• _Article_:
BEGIN
|Research||Students & Postdocs||Courses||Publications|
Melany L. Hunt
Dotty and Dick Hayman Professor of Mechanical Engineering
Division of Engineering and Applied Science
Office: 213 Keck Laboratory
Liquid-saturated flows of particulate materials are ubiquitous in industrial and geophysical environments, including debris flows, slurries, mining and milling operations, sediment transport, and surface erosion on Mars. Unlike collision-dominated dry granular flows or sediment-laden liquid flows, this area of multi-phase flow research combines the mechanics of particle-to-particle interactions with the inertial effects of both phases and the effect of a viscous fluid.
We have designed a new particle-liquid rheometer to measure the shear and normal forces for a liquid-solid mixture. These experiments provide a unique opportunity to explore the transition from transport in a pure Newtonian fluid to transport occurring during a dense flow of particles. The measurements will show the dependence of the stresses on the Stokes and Reynolds number, concentration, and other experimental parameters (such as the stiffness of the particles, gap size relative to particle diameter, and density ratio). These results will also allow us to develop constitutive models for these flows.
END
• _Stored records_:
BEGIN
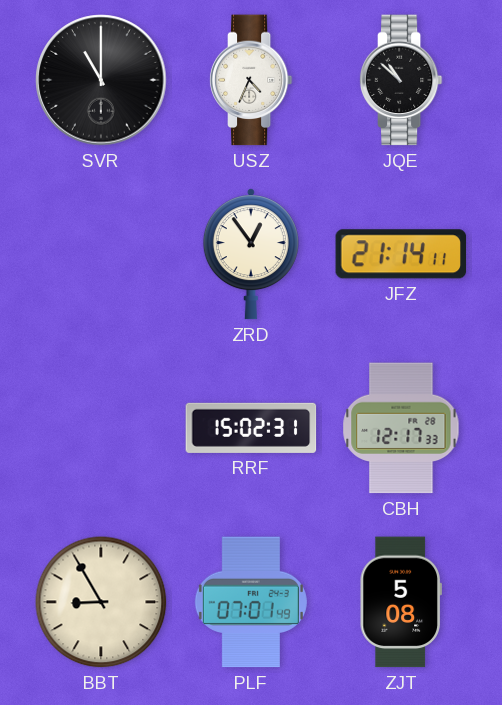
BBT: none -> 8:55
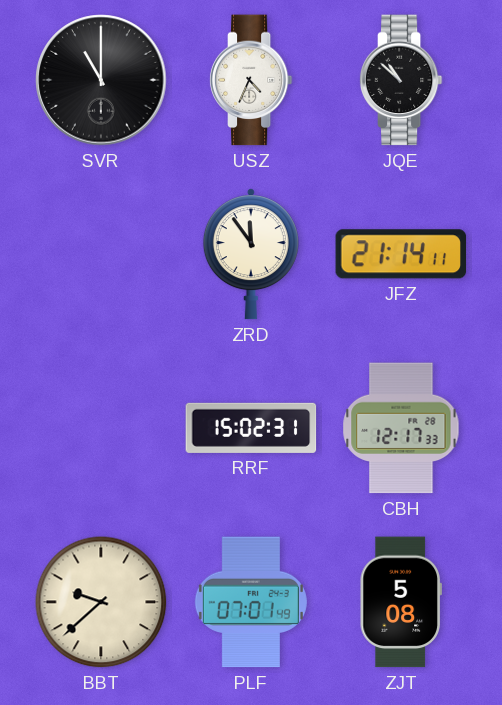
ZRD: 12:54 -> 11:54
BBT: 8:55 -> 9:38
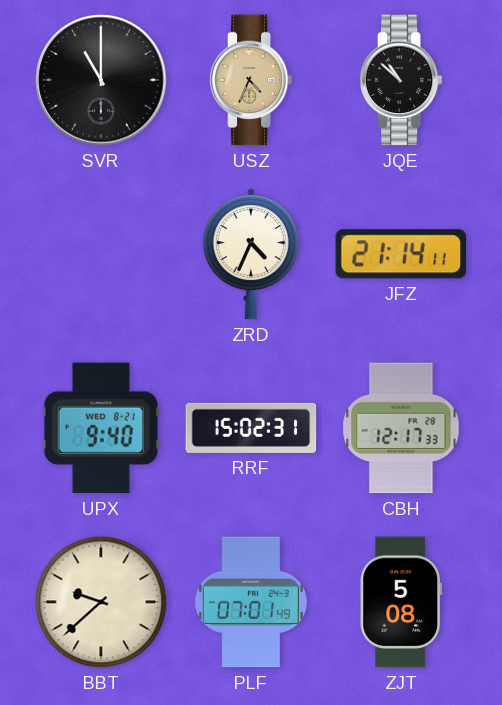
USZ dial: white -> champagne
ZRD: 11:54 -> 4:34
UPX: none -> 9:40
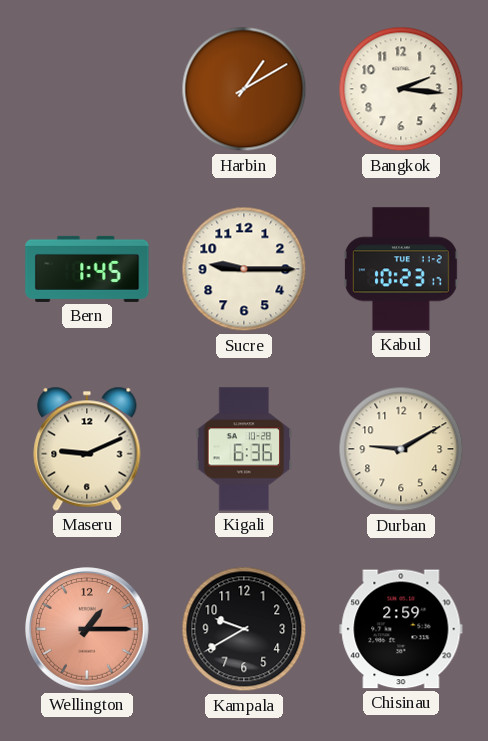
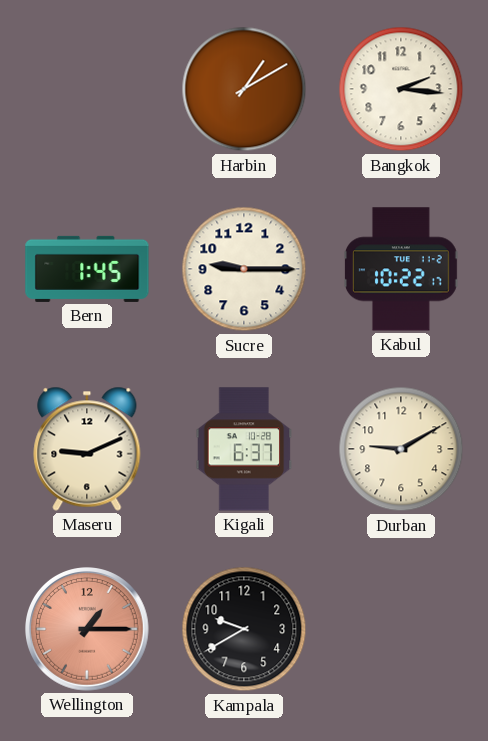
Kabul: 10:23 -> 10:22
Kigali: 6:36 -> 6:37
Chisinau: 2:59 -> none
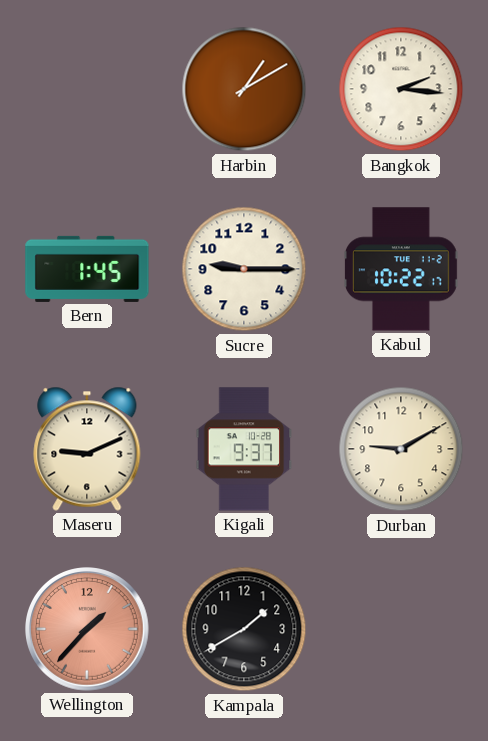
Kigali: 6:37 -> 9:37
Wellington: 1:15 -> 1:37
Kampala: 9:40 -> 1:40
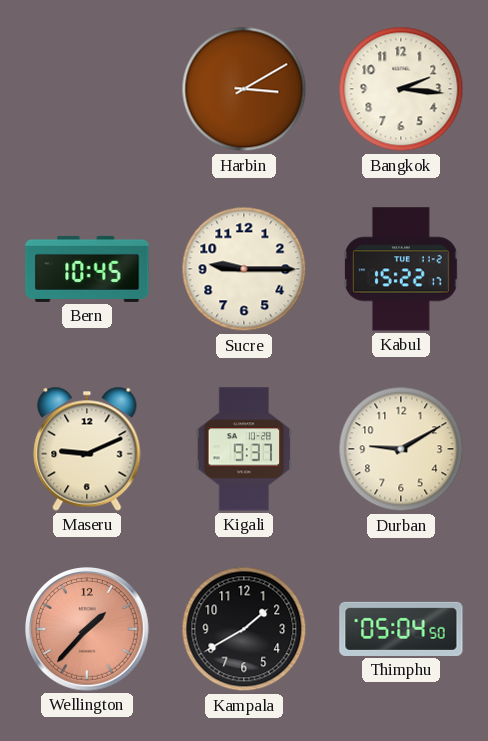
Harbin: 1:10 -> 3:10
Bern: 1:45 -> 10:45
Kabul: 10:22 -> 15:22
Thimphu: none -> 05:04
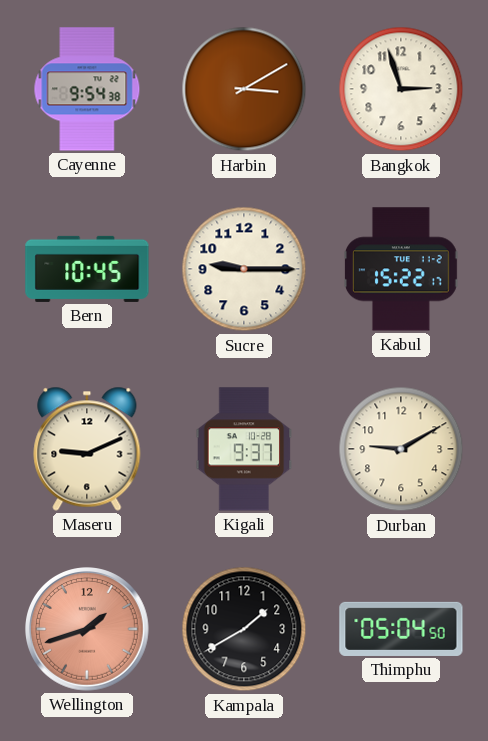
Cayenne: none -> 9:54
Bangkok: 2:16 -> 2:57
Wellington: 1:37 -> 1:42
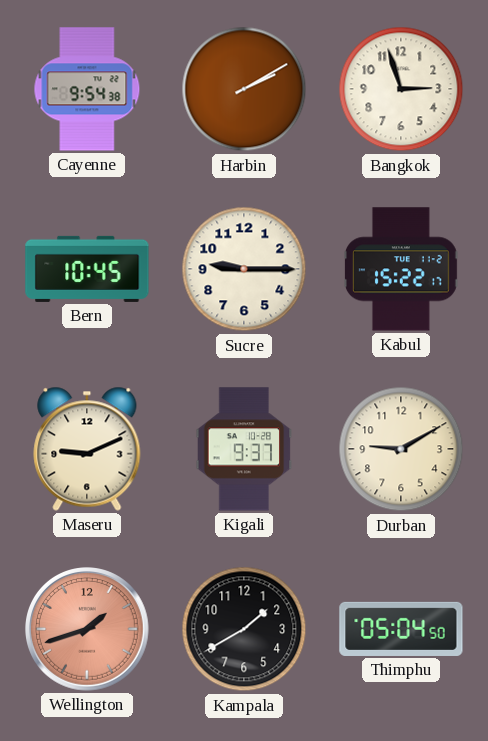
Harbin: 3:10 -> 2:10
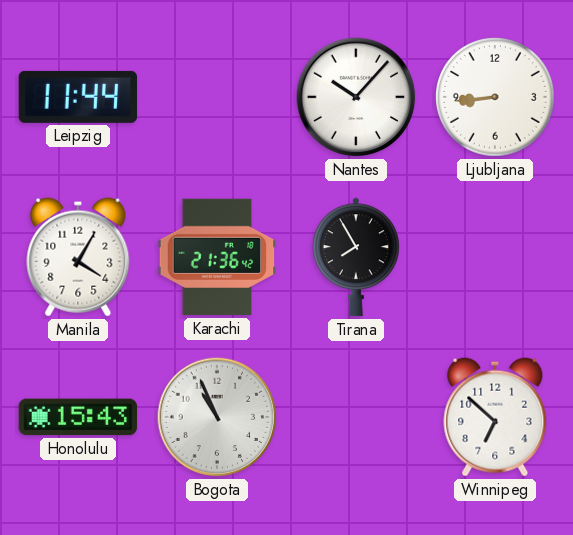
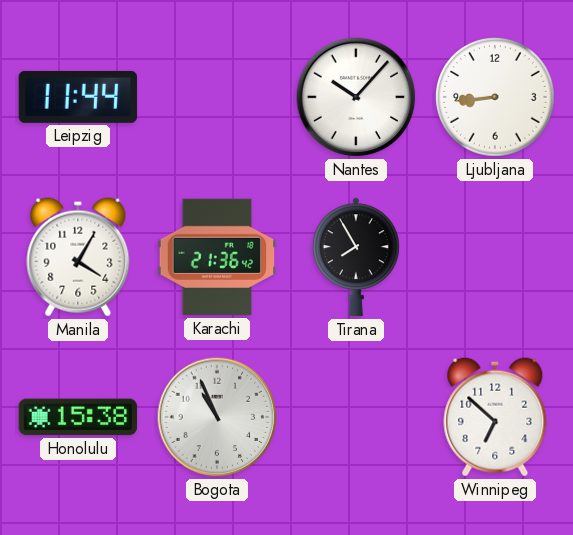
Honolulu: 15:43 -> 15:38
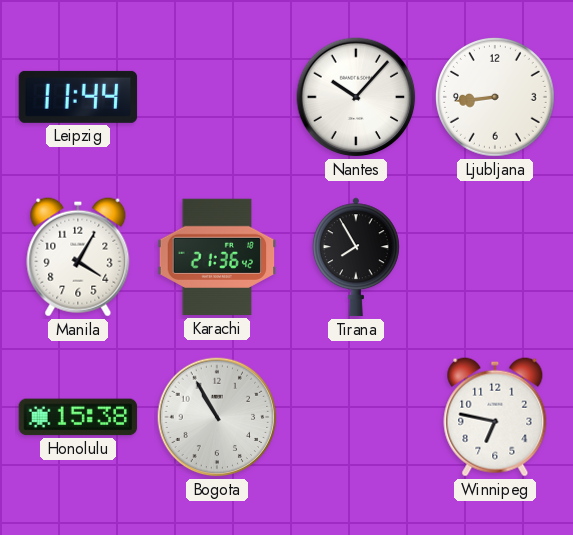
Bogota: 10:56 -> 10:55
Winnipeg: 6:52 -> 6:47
END
• _Goals_:
1. According to the research profile, where is Melany L. Hunt's office?
2. Reproduce the records from their start up to and including the line with "Harbin: 3:10 -> 2:10", leaving the pictures out of your answer.

• _Responses to the tasks_:
1. 213 Keck Laboratory

2.
BBT: none -> 8:55
ZRD: 12:54 -> 11:54
BBT: 8:55 -> 9:38
USZ dial: white -> champagne
ZRD: 11:54 -> 4:34
UPX: none -> 9:40
Kabul: 10:23 -> 10:22
Kigali: 6:36 -> 6:37
Chisinau: 2:59 -> none
Kigali: 6:37 -> 9:37
Wellington: 1:15 -> 1:37
Kampala: 9:40 -> 1:40
Harbin: 1:10 -> 3:10
Bern: 1:45 -> 10:45
Kabul: 10:22 -> 15:22
Thimphu: none -> 05:04
Cayenne: none -> 9:54
Bangkok: 2:16 -> 2:57
Wellington: 1:37 -> 1:42
Harbin: 3:10 -> 2:10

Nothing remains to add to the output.